Lack of money and young children needing care in the home are probably two factors influencing these families that do not attend at all; of the forty-one working class families in which all the children are twelve years or under, eighteen never go to the movies, while of the eighty-one working class families in which one or more of the children is twelve or older, only twenty reported that no member of the family ever attends.

“I haven’t been anywhere in two years,” said a working class wife of thirty-three, the mother of six children, the youngest twenty months. “I went to the movies once two years ago. I was over to see Mrs. — and she says, ‘Come on, let’s go to the movies.’ I didn’t believe her. She is always
ragging the men and I thought she was joking. ‘Come on,’ she says, ‘put your things on and we’ll see a show.’ I thought, well, if she wanted to rag the men, I’d help her, so I got up and put my things on. And, you know, she really meant it. She paid my carfare uptown and paid my way into the movies. I was never so surprised in my life. I haven’t been anywhere since.”

20. Cf . N. 10 above. The ex-proprietor of one of the largest saloons in the city said, “The movies killed the saloon. They cut our business in half overnight.”

21. It happens frequently that the title overplays the element of “sex adventure” in a picture. On the other hand, films less luridly advertised frequently portray more “raw situations.”

22. cf. Ch. XI.

Miriam Van Waters, referee of the juvenile court of Los Angeles and author of Youth in Conflict, says in a review of Cyril Burt’s The Young Delinquent: “The cinema is recognized for what it is, the main source of excitement and of moral education for city children. Burt finds that only mental defectives take the movies seriously enough Jo imitate the criminal exploits portrayed therein, and only a small proportion of thefts can be traced to stealing to gain money for admittance. In no such direct way does the moving picture commonly demoralize youth. It is in the subtle way of picturing the standards of adult life, action and emotion, cheapening, debasing, distorting adults until they appear in the eyes of the young people perpetually bathed in a moral atmosphere of intrigue, jealousy, wild emotionalism, and cheap sentimentality. Burt realizes that these exhibitions stimulate children prematurely.” (The Survey, April 15, 1926.)

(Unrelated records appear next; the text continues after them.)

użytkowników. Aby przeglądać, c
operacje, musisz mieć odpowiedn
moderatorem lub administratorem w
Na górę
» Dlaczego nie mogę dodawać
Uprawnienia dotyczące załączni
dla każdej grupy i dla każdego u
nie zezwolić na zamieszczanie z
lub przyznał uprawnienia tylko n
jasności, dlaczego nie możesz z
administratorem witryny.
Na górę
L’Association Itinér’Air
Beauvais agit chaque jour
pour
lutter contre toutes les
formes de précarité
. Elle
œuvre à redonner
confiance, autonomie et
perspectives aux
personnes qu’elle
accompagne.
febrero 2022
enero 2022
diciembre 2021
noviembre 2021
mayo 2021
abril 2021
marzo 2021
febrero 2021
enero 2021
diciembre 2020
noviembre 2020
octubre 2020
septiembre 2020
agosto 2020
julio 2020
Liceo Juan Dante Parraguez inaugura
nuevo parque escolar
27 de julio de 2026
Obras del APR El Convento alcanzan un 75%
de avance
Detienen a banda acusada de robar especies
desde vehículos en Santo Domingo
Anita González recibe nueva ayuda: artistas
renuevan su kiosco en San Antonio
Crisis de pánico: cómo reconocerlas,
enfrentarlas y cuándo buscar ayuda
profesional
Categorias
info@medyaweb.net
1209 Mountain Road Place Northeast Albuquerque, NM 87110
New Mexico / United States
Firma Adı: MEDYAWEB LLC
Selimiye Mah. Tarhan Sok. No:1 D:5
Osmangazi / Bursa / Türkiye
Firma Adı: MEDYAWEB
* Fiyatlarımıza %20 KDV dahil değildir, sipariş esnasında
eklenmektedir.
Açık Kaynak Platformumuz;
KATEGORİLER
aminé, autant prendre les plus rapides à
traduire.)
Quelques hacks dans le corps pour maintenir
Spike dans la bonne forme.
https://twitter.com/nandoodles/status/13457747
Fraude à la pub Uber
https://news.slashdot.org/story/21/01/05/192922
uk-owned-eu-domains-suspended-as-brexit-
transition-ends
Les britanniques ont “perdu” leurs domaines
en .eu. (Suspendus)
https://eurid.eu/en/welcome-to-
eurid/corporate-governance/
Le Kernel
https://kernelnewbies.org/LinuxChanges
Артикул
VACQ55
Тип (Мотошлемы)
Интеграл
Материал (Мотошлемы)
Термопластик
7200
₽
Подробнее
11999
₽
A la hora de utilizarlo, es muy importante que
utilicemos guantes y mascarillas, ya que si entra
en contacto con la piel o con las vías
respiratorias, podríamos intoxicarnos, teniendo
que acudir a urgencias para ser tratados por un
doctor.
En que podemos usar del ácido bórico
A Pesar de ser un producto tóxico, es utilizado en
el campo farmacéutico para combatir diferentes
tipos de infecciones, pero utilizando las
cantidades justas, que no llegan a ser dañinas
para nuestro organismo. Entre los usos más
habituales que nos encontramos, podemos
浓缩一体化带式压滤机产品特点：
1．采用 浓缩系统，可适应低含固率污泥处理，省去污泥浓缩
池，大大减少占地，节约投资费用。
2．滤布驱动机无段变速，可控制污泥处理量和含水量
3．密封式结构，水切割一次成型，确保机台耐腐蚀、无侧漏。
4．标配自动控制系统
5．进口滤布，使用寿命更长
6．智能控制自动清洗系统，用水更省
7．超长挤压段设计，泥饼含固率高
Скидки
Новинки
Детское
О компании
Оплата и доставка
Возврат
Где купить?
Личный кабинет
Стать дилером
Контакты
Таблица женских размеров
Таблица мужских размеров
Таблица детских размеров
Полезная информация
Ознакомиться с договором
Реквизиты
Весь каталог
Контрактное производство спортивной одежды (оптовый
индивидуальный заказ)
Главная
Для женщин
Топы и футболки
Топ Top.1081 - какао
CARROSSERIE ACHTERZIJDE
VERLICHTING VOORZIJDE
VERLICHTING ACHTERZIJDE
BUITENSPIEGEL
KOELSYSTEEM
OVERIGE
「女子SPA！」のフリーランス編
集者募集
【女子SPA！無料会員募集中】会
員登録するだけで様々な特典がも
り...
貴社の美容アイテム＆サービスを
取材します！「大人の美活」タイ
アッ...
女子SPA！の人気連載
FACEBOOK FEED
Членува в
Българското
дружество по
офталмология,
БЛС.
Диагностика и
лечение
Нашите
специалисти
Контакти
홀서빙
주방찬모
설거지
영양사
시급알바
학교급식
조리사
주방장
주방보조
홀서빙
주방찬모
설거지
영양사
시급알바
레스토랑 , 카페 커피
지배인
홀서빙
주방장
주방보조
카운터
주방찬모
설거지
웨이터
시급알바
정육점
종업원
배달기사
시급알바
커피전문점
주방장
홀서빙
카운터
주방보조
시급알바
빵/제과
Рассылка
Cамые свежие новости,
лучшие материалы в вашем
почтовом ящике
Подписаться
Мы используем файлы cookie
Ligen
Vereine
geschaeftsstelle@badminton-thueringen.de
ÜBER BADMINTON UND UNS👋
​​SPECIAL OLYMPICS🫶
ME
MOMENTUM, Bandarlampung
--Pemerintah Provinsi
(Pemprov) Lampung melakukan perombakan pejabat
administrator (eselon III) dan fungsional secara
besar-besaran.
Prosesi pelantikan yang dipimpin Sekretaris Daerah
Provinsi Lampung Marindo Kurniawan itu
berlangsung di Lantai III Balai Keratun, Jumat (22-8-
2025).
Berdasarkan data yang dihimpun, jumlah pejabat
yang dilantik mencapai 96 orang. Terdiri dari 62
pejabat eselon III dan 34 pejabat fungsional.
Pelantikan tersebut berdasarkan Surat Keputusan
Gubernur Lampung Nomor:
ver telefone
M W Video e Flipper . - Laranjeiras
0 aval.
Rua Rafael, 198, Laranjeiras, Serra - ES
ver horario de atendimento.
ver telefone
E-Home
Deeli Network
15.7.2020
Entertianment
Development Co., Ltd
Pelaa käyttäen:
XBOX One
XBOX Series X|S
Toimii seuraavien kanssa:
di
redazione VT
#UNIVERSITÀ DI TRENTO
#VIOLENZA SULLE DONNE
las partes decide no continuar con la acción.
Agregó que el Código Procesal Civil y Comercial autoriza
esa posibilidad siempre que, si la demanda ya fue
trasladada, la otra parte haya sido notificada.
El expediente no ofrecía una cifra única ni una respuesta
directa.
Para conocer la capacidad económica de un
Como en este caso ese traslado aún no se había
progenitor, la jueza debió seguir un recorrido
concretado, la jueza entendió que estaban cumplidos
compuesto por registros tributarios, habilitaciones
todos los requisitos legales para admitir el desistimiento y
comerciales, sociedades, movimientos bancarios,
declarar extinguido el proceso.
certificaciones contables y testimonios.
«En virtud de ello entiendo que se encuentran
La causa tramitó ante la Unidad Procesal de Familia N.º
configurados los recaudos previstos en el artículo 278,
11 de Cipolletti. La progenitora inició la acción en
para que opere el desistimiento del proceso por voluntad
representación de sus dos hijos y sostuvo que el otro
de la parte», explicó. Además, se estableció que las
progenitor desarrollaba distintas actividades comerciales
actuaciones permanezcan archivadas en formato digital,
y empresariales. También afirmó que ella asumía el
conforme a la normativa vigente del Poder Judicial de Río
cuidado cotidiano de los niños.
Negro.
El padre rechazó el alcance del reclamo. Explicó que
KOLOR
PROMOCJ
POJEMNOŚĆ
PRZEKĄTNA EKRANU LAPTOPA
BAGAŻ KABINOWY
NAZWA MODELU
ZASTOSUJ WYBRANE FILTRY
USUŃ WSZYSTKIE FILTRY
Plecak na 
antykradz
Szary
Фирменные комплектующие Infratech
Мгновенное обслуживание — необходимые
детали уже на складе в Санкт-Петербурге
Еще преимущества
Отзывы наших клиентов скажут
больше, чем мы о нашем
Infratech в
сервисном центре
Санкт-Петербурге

23. One exhibitor in Middletown is a college-trained man interested in bringing “good films” to the city. He, like the others, however, is caught in fthe competitive game and matches his competitors’ sensational advertisements.

Comment: This is an extract (with its original footnotes) from a classic and still influential sociological study, set in the archetypal small American city – the actual city used by the Lynds was Muncie, Indiana, population 38,000. The study began in 1924 and was published in 1924, with a follow-up, Middletown in Transition, published in 1937.